Donald Tsang (曾蔭權), who took office four months ago, reminded the public that Beijing still has a major say in the city's affairs and that keeping a good relationship with the Communist leadership was important to economic growth and political change.
"We and our mainland compatriots are of the same blood," Tsang said. "We share a common interest and destiny. We ride on the same boat."
Minutes before the speech, radical Legislator Leung Kwok-hung (梁國雄), nicknamed "Long Hair," was kicked out of the legislature for wearing a gold cape and accusing Tsang of being a self-appointed emperor.
Tsang hasn't pushed hard for full democracy for the former British colony. And the lack of full democracy galls many Hong Kongers, who argue that the city -- one of Asia's most affluent, stable and literate societies -- is ready for universal suffrage.
In his speech yesterday, Tsang said that a taskforce was studying constitutional reforms aimed at creating greater democracy. But he provided no timeline for the political changes.
"Our constitutional development should be taken forward in a gradual and orderly manner toward the ultimate objective of universal suffrage," he said.
After his speech, he said at a news conference that Hong Kong's political system has its faults.

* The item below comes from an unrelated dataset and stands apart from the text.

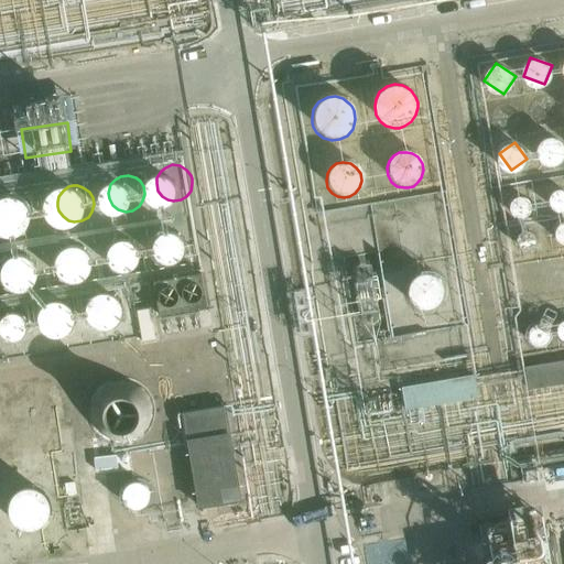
[(43,217),(43,216),(42,210),(38,204),(32,199),(23,198),(18,199),(11,204),(8,210),(7,217),(8,224),(10,227),(13,230),(19,234),(26,235),(33,232),(38,229),(42,224),(43,217)]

"It is far from perfect. We realize it. This is an interim step. We realize it and we have a destination of universal suffrage," he said. "That is a national policy. We are marching toward that final policy. The important thing is that we're always on the move."
Tsang took over as chief executive in June, replacing the unpopular Tung Chee-hwa (
Tsang, a former finance minister and Tung's right hand man, has been savvier than his predecessor, who was viewed as aloof and insensitive to the needs of the public. Tsang has mixed more with the public and has been more accessible to the media -- which Tung frequently ignored.
Tsang used his speech to hit on several of his administration's themes: building a more responsive government, creating greater social harmony, cleaning the city's polluted skies, retraining workers and stoking economic growth by becoming more competitive.
"Strong government is a prerequisite for economic development," Tsang said.